Can I stop and start a script in R

Question

I am working with R and my script is taking a very long time. I was thinking I can stop it and then start it again by changing my counters.

My code is this

  NC <- MLOA
  for (i in 1:313578){
   len_mods <- length(MLOA[[i]])
   for (j in 1:2090){
      for(k in 1:len_mods){
          temp_match <- matchv[j]
          temp_rep <- replacev[j]
          temp_mod <- MLOA[[i]][k]
          is_found <- match(temp_mod,temp_match, nomatch = 0, incomparables = 0)
             if(is_found[1] == 1) NC[[i]][k] <- temp_rep
             rm(temp_match,temp_rep,temp_mod)
         }
     }
 }

I am thinking that I can stop my script, then re-start it by checking what values of i,j and k are and changing the counts to start at their current values. So instead of counting "for (i in 1:313578)" if i is up to 100,000 I could do (i in 100000:313578).

I don't want to stop my script though before checking that my logic about restarting it is solid.

Thanks in anticipation

Answer 1

I'm a bit confused what you are doing. Generally on this forum it is a good idea to greatly simplify your code, and only present the core of the problem in a very simple example. That withstanding, this might help. Put your for loop in a function whose parameters are the first elements of the sequence of numbers you loop over. For example:

myloop <- function(x,...){
 for (i in seq(x,313578,1)){
...

This way you can easily manipulate were your loop starts.

The more important question is, however, why are you using for loops in the first place? In R, for loops should be avoided at all costs. By vectorizing your code you can greatly increase its speed. I have realized speed increases of a factor of 500!

In general, the only reason you use a for loop in R is if current iterations of the for loop depend on previous iterations. If this is the case then you are likely bound to the slow for loop.

Depending on your computer skills, however, even for loops can be made faster in R. If you know C, or are willing to learn a bit, interfacing with C can dramatically increase the speed of your code.

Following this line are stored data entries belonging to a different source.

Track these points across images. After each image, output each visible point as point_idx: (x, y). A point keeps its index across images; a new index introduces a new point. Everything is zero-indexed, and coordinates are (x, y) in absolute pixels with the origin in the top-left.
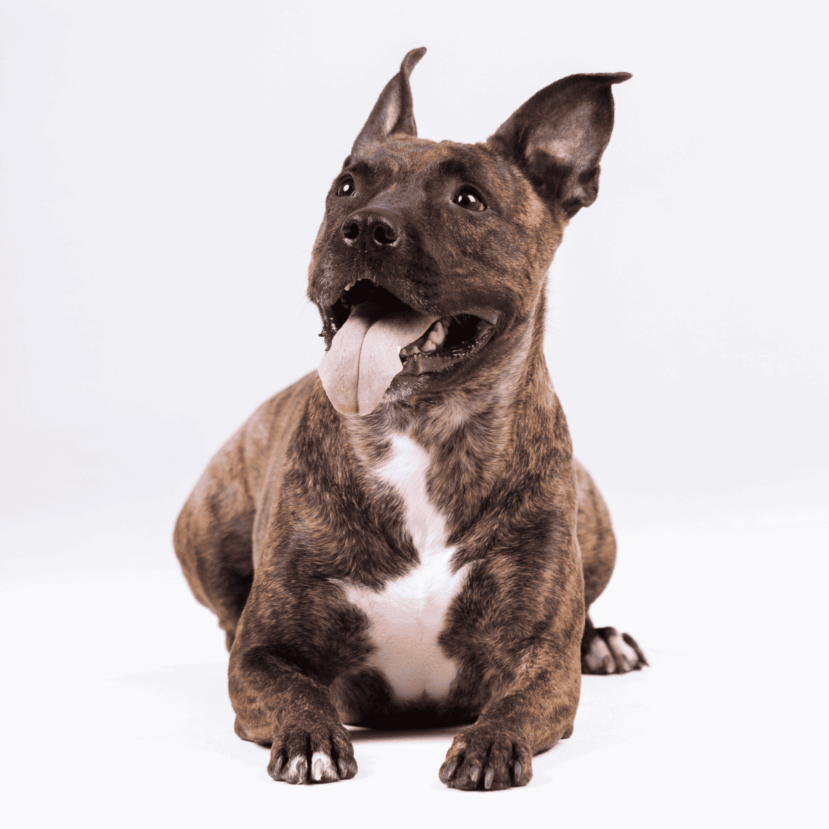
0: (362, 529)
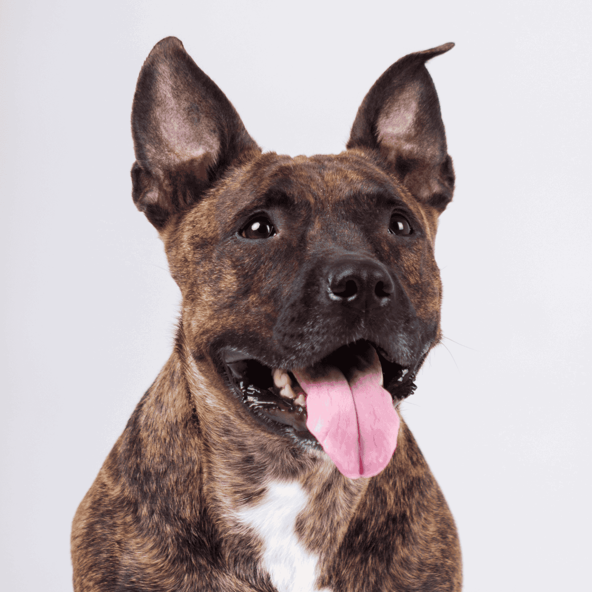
0: (208, 564)
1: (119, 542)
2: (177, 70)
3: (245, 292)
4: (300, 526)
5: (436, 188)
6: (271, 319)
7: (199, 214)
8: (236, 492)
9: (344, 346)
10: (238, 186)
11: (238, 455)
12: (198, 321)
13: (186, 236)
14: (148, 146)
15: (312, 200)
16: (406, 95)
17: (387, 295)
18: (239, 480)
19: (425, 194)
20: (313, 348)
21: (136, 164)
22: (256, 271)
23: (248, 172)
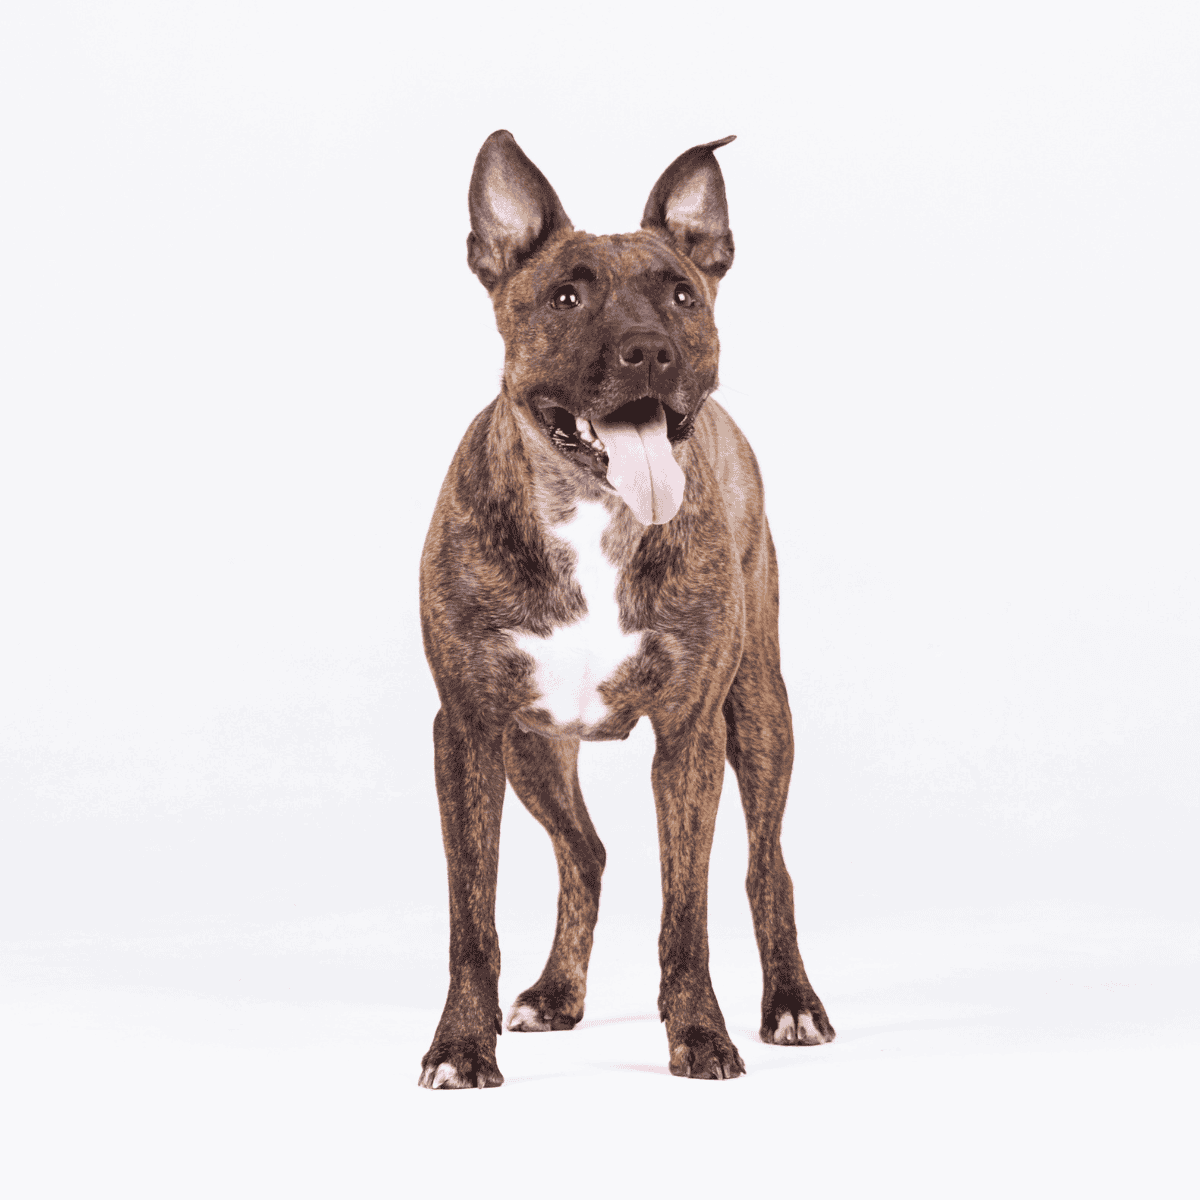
1: (466, 565)
2: (508, 157)
3: (554, 351)
4: (605, 542)
5: (718, 257)
6: (573, 376)
7: (519, 282)
8: (553, 510)
9: (632, 402)
10: (552, 260)
11: (554, 478)
12: (517, 374)
13: (508, 300)
14: (482, 219)
15: (611, 277)
16: (696, 179)
17: (668, 361)
18: (555, 499)
19: (709, 262)
20: (606, 403)
21: (471, 234)
22: (562, 336)
23: (561, 248)
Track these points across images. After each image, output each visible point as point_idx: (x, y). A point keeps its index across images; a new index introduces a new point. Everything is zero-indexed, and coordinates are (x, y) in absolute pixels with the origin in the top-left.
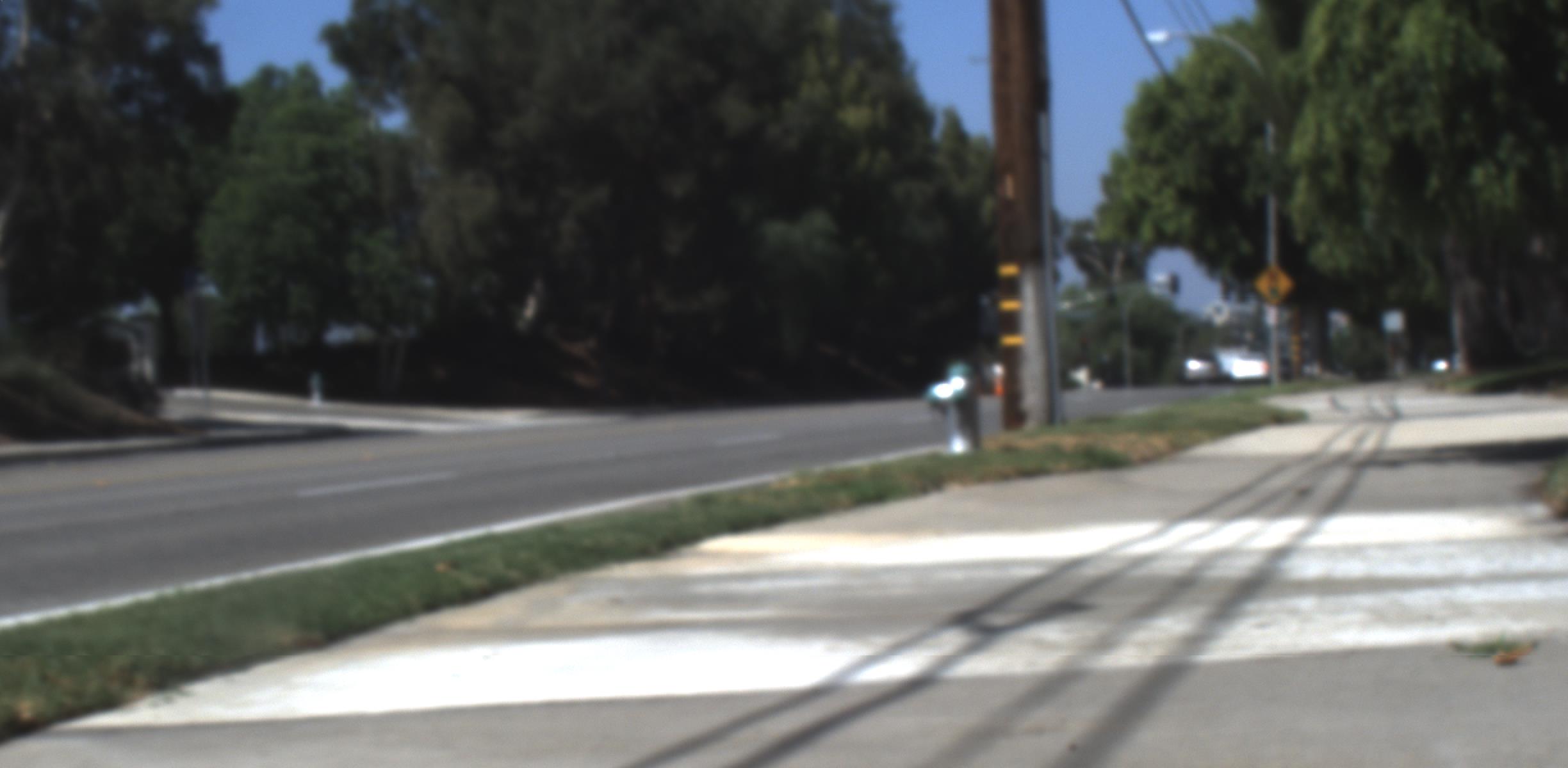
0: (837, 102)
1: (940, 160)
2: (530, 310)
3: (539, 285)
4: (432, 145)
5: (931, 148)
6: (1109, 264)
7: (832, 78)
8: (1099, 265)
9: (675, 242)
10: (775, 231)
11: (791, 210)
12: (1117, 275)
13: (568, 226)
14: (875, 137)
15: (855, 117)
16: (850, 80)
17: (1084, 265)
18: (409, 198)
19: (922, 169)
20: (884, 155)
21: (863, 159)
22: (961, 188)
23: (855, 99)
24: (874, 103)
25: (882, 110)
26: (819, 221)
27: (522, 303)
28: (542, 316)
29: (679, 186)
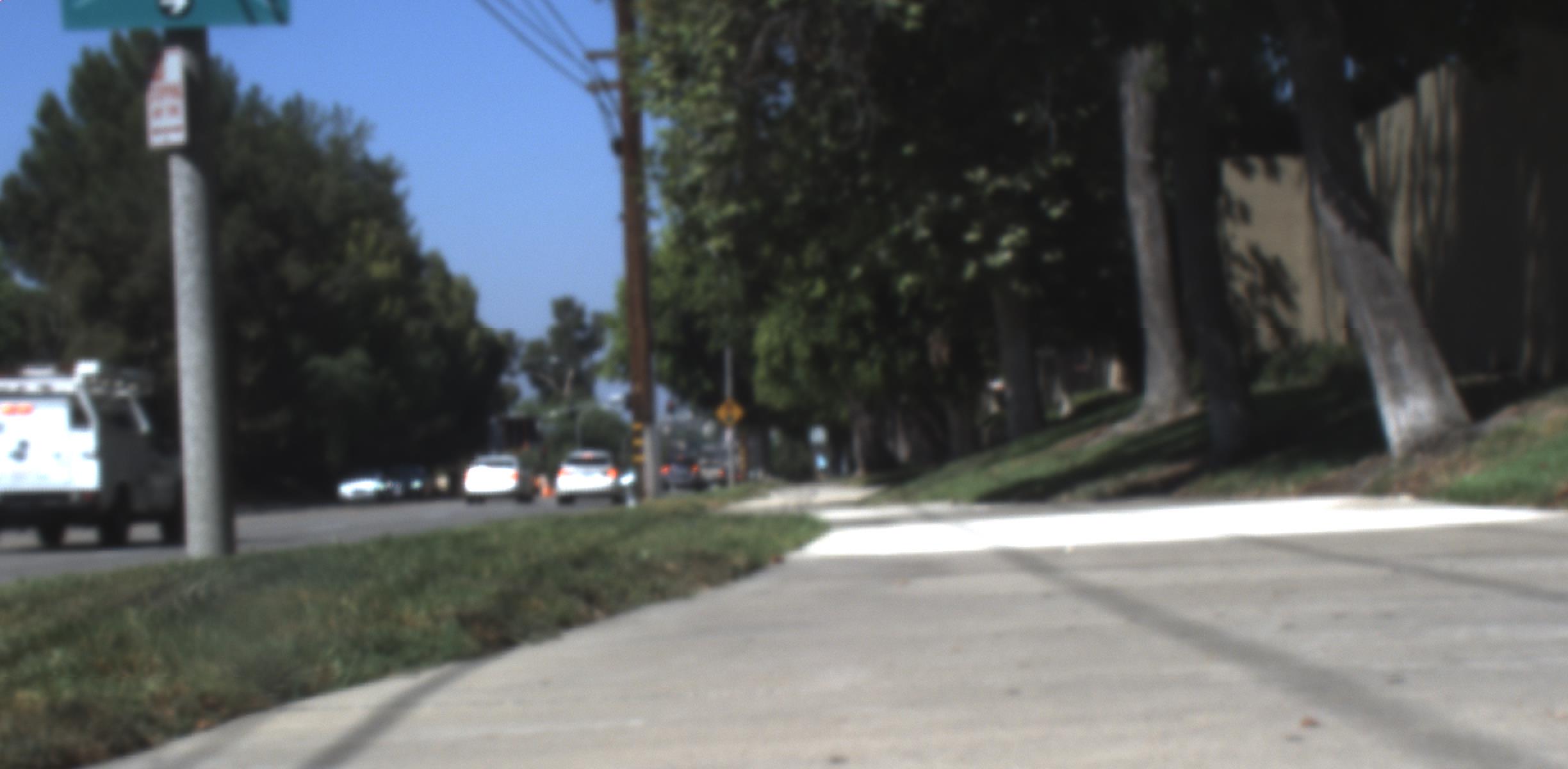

An easier way to increase the speed of your code, which unfortunately will not yield the same speed up as interfacing with C, is using R's Byte Complier. Check out the cmpfun function.

One final thing on speeding up code: The following line of codetemp_match <- matchv[j] looks innocuous enough, however, this can really slow things down. This is because every time you assign matchv[j] to temp_match you make a copy of temp_match. That means that your computer needs to find some were to store this copy in RAM. R is smart, as you make more and more copies, it will clean up after you and throw away those copies you are no longer using with the garbage collect function. However finding places to store your copies as well as calling the garbage collect function take time. Read this if you want to learn more: http://adv-r.had.co.nz/memory.html.

Answer 2

You could also use while loops for your 3 loops to maintain a counter. In the following, you can stop the script at any time (and view the intermediate results) and restart by changing continue=TRUE or simply running the loop part of the script:

n <- 6
res <- array(NaN, dim=rep(n,3))

continue = FALSE
if(!continue){
  i <- 1
  j <- 1
  k <- 1
}


while(k <= n){
  while(j <= n){
    while(i <= n){
      res[i,j,k] <- as.numeric(paste0(i,j,k))
      Sys.sleep(0.1)
      i <- i+1
    }
    j <- j+1
    i <- 1
  }
  k <- k+1
  j <- 1
}  

i;j;k
res

Answer 3

This is what I got to....

 for(i in 1:313578)
    {
     mp<-match(MLOA[[i]],matchv,nomatch = 0, incomparables=0)
     lgic<- which(as.logical(mp),arr.ind = FALSE, useNames = TRUE)
     NC[[i]][lgic]<-replacev[mp]}

Thanks to those who responded, Jacob H, you are right, I am definitely a newby with R, your response was useful. Frank - your pointers helped.

My solution probably still isn't an optimal one. All I wanted to do was a find and replace. Matchv was the vector in which I was searching for a match for each MLOA[i], with replacev being the vector of replacement information.